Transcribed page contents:
──────────────────────────────
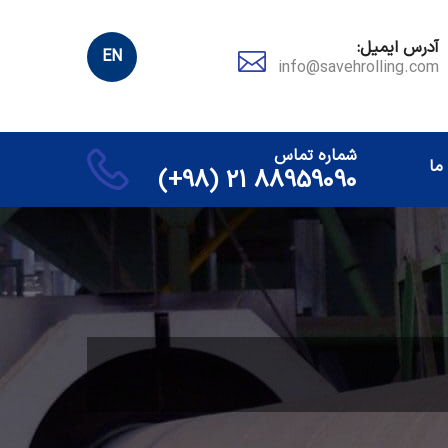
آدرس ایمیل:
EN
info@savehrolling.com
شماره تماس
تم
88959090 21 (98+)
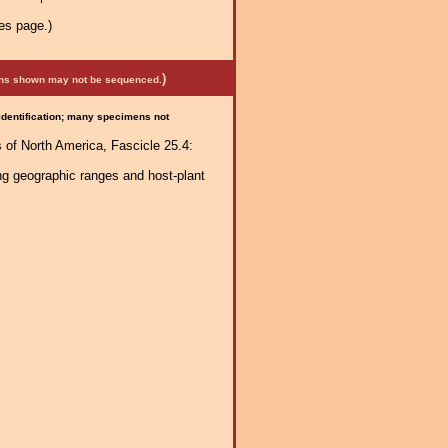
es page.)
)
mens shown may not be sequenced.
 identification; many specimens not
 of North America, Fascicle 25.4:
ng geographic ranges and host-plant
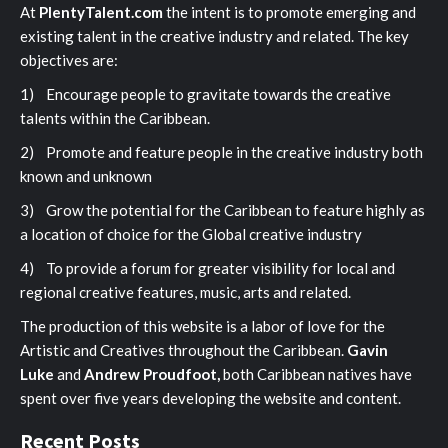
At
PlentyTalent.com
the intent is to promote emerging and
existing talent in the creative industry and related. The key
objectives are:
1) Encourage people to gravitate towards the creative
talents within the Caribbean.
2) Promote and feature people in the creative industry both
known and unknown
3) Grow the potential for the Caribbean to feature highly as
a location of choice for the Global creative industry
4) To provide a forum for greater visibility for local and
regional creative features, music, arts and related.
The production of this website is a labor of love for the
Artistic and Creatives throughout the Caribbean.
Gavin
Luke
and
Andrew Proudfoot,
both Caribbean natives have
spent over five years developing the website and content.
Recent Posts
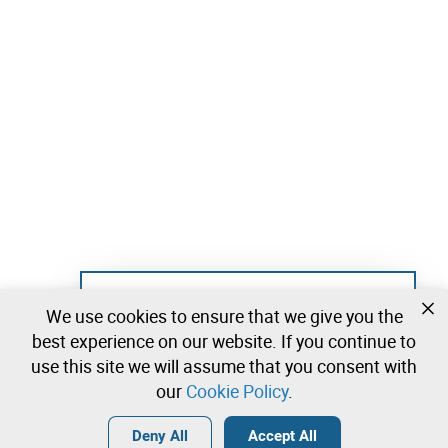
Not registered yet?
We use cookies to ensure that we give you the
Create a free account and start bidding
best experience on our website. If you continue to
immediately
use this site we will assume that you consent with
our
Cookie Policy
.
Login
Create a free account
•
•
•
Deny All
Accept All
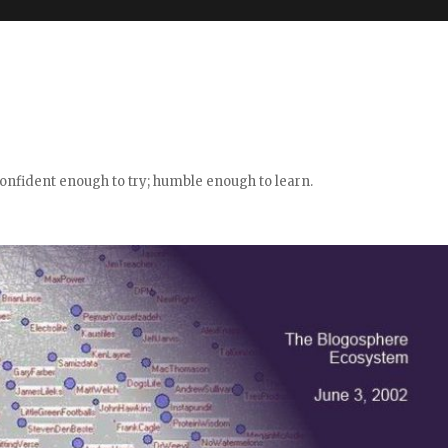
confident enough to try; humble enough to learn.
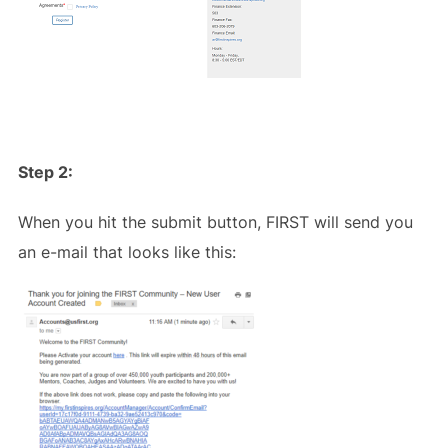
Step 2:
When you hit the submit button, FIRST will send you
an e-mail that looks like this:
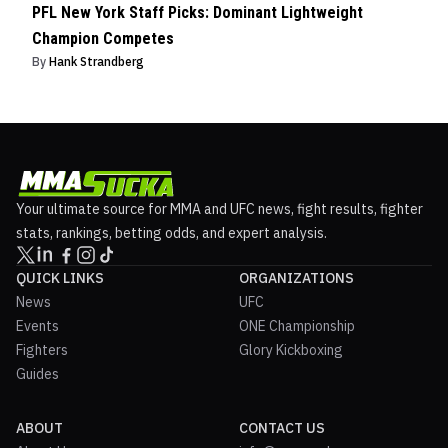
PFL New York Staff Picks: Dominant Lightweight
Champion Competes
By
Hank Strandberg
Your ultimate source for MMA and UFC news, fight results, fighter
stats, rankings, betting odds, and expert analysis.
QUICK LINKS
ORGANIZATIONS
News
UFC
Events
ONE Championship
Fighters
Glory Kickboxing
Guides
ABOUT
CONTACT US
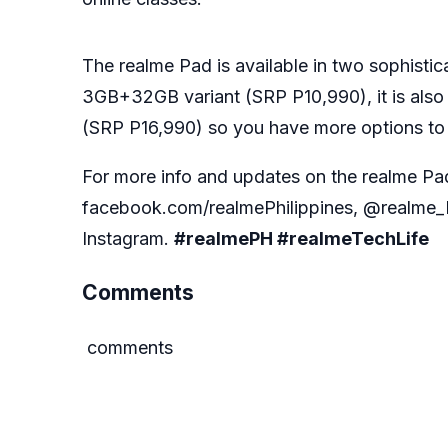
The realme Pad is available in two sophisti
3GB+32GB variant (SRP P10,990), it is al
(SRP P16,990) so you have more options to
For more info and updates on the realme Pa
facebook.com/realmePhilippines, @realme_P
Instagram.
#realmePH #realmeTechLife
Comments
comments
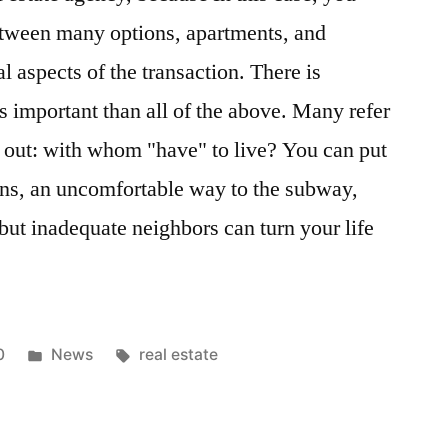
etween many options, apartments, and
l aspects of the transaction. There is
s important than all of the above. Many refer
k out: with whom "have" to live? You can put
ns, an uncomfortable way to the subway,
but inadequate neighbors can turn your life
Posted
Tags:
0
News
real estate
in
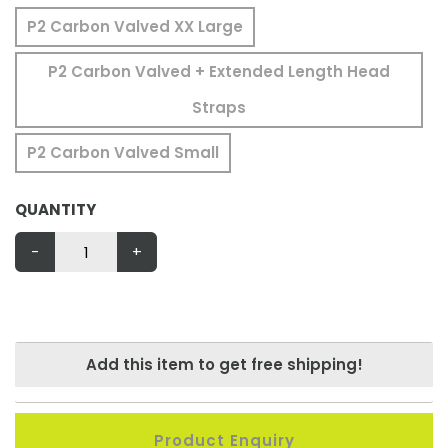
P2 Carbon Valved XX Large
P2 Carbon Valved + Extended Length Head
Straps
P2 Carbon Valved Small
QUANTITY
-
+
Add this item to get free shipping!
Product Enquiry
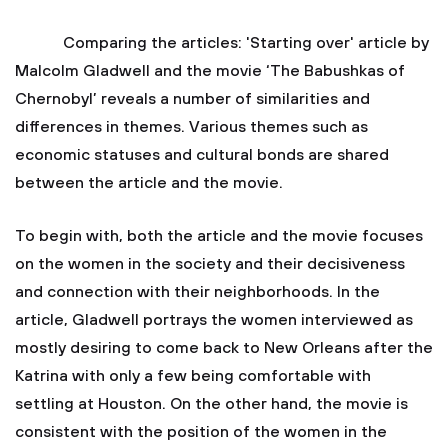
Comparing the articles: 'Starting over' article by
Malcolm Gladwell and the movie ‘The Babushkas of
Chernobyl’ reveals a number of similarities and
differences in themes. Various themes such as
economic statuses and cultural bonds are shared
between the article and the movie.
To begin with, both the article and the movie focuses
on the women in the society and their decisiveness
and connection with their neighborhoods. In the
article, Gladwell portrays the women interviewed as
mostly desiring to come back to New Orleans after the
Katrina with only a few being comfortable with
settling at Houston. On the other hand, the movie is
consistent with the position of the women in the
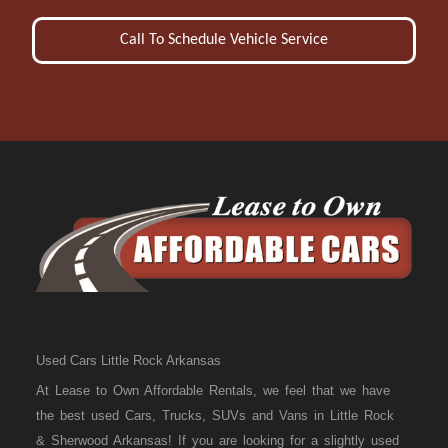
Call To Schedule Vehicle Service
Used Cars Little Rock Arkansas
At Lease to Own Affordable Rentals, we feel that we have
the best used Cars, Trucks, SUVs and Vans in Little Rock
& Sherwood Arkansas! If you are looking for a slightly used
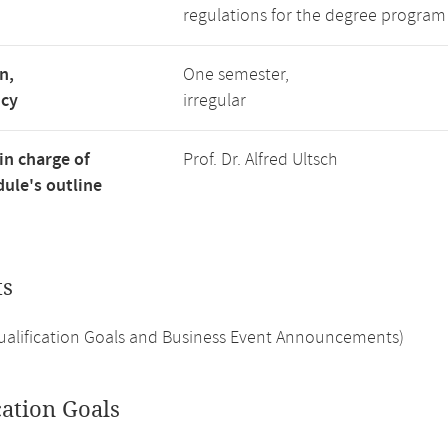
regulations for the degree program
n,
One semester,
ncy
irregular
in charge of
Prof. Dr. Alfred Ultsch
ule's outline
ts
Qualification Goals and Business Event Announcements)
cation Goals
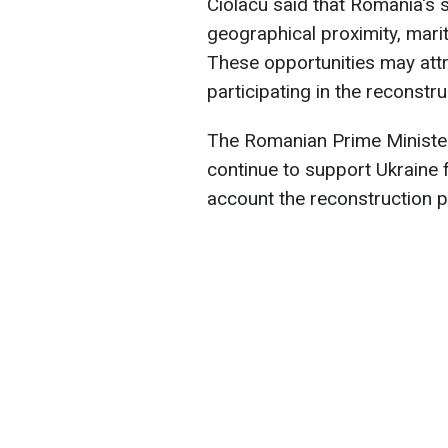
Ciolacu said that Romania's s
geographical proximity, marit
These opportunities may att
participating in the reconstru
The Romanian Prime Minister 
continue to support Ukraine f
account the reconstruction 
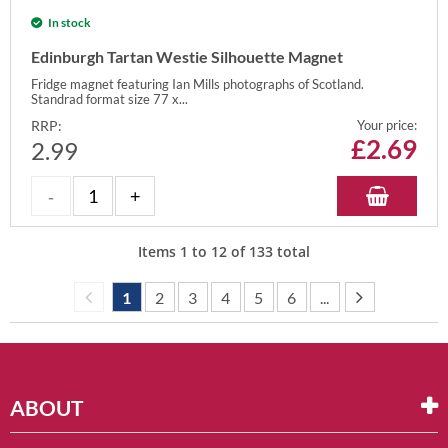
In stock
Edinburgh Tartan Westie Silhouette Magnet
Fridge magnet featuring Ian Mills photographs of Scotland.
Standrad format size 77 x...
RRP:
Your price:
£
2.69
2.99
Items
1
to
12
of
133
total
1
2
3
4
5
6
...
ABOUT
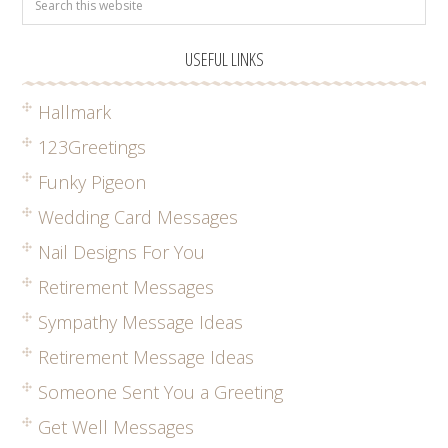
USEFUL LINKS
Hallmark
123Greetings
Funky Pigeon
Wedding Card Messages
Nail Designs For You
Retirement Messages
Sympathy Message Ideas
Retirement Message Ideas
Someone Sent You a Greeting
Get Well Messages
──────────────────────────────
* [How to complete this task]: Reproduce every line of the data above, word for word, and leave out the pictures.

* [Exercise output]:
آدرس ایمیل:
EN
info@savehrolling.com
شماره تماس
تم
88959090 21 (98+)
es page.)
)
mens shown may not be sequenced.
 identification; many specimens not
 of North America, Fascicle 25.4:
ng geographic ranges and host-plant
At
PlentyTalent.com
the intent is to promote emerging and
existing talent in the creative industry and related. The key
objectives are:
1) Encourage people to gravitate towards the creative
talents within the Caribbean.
2) Promote and feature people in the creative industry both
known and unknown
3) Grow the potential for the Caribbean to feature highly as
a location of choice for the Global creative industry
4) To provide a forum for greater visibility for local and
regional creative features, music, arts and related.
The production of this website is a labor of love for the
Artistic and Creatives throughout the Caribbean.
Gavin
Luke
and
Andrew Proudfoot,
both Caribbean natives have
spent over five years developing the website and content.
Recent Posts
Not registered yet?
We use cookies to ensure that we give you the
Create a free account and start bidding
best experience on our website. If you continue to
immediately
use this site we will assume that you consent with
our
Cookie Policy
.
Login
Create a free account
•
•
•
Deny All
Accept All
confident enough to try; humble enough to learn.
Step 2:
When you hit the submit button, FIRST will send you
an e-mail that looks like this:
PFL New York Staff Picks: Dominant Lightweight
Champion Competes
By
Hank Strandberg
Your ultimate source for MMA and UFC news, fight results, fighter
stats, rankings, betting odds, and expert analysis.
QUICK LINKS
ORGANIZATIONS
News
UFC
Events
ONE Championship
Fighters
Glory Kickboxing
Guides
ABOUT
CONTACT US
The realme Pad is available in two sophisti
3GB+32GB variant (SRP P10,990), it is al
(SRP P16,990) so you have more options to
For more info and updates on the realme Pa
facebook.com/realmePhilippines, @realme_P
Instagram.
#realmePH #realmeTechLife
Comments
comments
etween many options, apartments, and
l aspects of the transaction. There is
s important than all of the above. Many refer
k out: with whom "have" to live? You can put
ns, an uncomfortable way to the subway,
but inadequate neighbors can turn your life
Posted
Tags:
0
News
real estate
in
P2 Carbon Valved XX Large
P2 Carbon Valved + Extended Length Head
Straps
P2 Carbon Valved Small
QUANTITY
-
+
Add this item to get free shipping!
Product Enquiry
Comparing the articles: 'Starting over' article by
Malcolm Gladwell and the movie ‘The Babushkas of
Chernobyl’ reveals a number of similarities and
differences in themes. Various themes such as
economic statuses and cultural bonds are shared
between the article and the movie.
To begin with, both the article and the movie focuses
on the women in the society and their decisiveness
and connection with their neighborhoods. In the
article, Gladwell portrays the women interviewed as
mostly desiring to come back to New Orleans after the
Katrina with only a few being comfortable with
settling at Houston. On the other hand, the movie is
consistent with the position of the women in the
Call To Schedule Vehicle Service
Used Cars Little Rock Arkansas
At Lease to Own Affordable Rentals, we feel that we have
the best used Cars, Trucks, SUVs and Vans in Little Rock
& Sherwood Arkansas! If you are looking for a slightly used
regulations for the degree program
n,
One semester,
ncy
irregular
in charge of
Prof. Dr. Alfred Ultsch
ule's outline
ts
Qualification Goals and Business Event Announcements)
cation Goals
Ciolacu said that Romania's s
geographical proximity, marit
These opportunities may att
participating in the reconstru
The Romanian Prime Minister 
continue to support Ukraine f
account the reconstruction 
In stock
Edinburgh Tartan Westie Silhouette Magnet
Fridge magnet featuring Ian Mills photographs of Scotland.
Standrad format size 77 x...
RRP:
Your price:
£
2.69
2.99
Items
1
to
12
of
133
total
1
2
3
4
5
6
...
ABOUT
USEFUL LINKS
Hallmark
123Greetings
Funky Pigeon
Wedding Card Messages
Nail Designs For You
Retirement Messages
Sympathy Message Ideas
Retirement Message Ideas
Someone Sent You a Greeting
Get Well Messages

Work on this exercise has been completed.